Records to use:
----
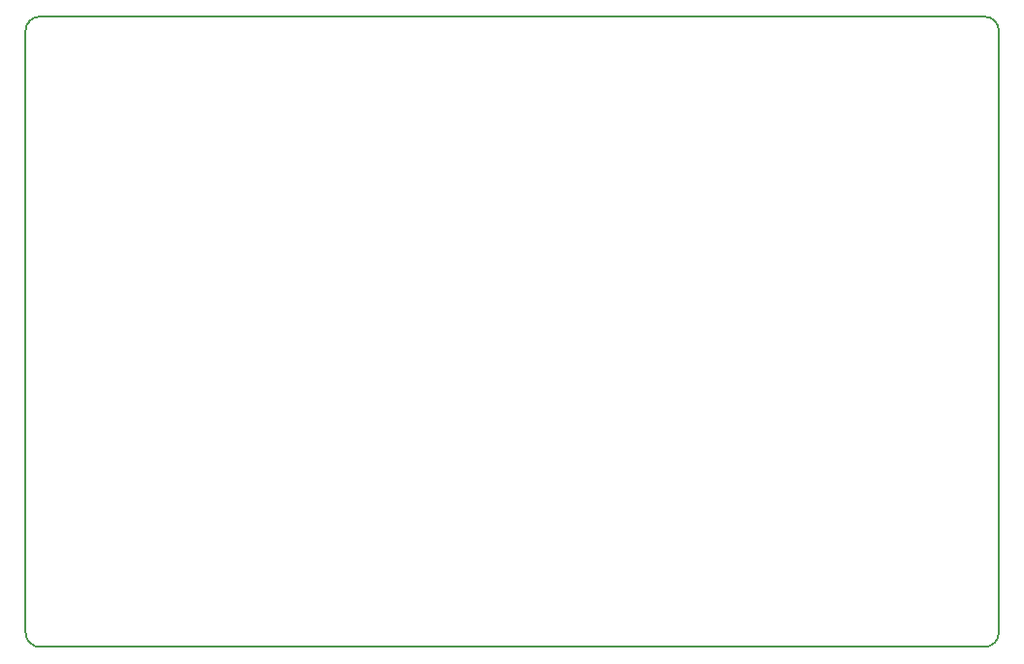
<source format=gko>
G04*
G04 #@! TF.GenerationSoftware,Altium Limited,Altium Designer,20.0.13 (296)*
G04*
G04 Layer_Color=16711935*
%FSLAX44Y44*%
%MOMM*%
G71*
G01*
G75*
%ADD11C,0.2000*%
D11*
X41797Y-2624D02*
G03*
X41818Y-2603I0J21D01*
G01*
X-5217Y10076D02*
G03*
X7483Y-2624I12700J0D01*
G01*
Y548099D02*
G03*
X-5217Y535399I0J-12700D01*
G01*
X844597D02*
G03*
X831897Y548099I-12700J0D01*
G01*
Y-2603D02*
G03*
X844597Y10097I0J12700D01*
G01*
X7483Y-2624D02*
X41797D01*
X-5217Y10076D02*
Y535399D01*
X7483Y548099D02*
X831897D01*
X844597Y10097D02*
Y535399D01*
X41818Y-2603D02*
X831897D01*
M02*

</source>
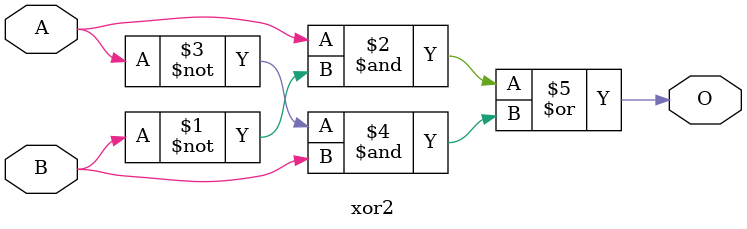
<source format=v>
module xor2 (
  A,
  B,
  O
);

input A;
input B;
output O;

assign O = ( ( A &  ~ (  B ) ) | ( ~ (  A ) & B ) ) ;

endmodule

</source>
----
Action item: Wherever the string "source" appears in the records above, copy the line it sits in.

Solution to the exercise:
<source format=gko>
</source>
<source format=v>
</source>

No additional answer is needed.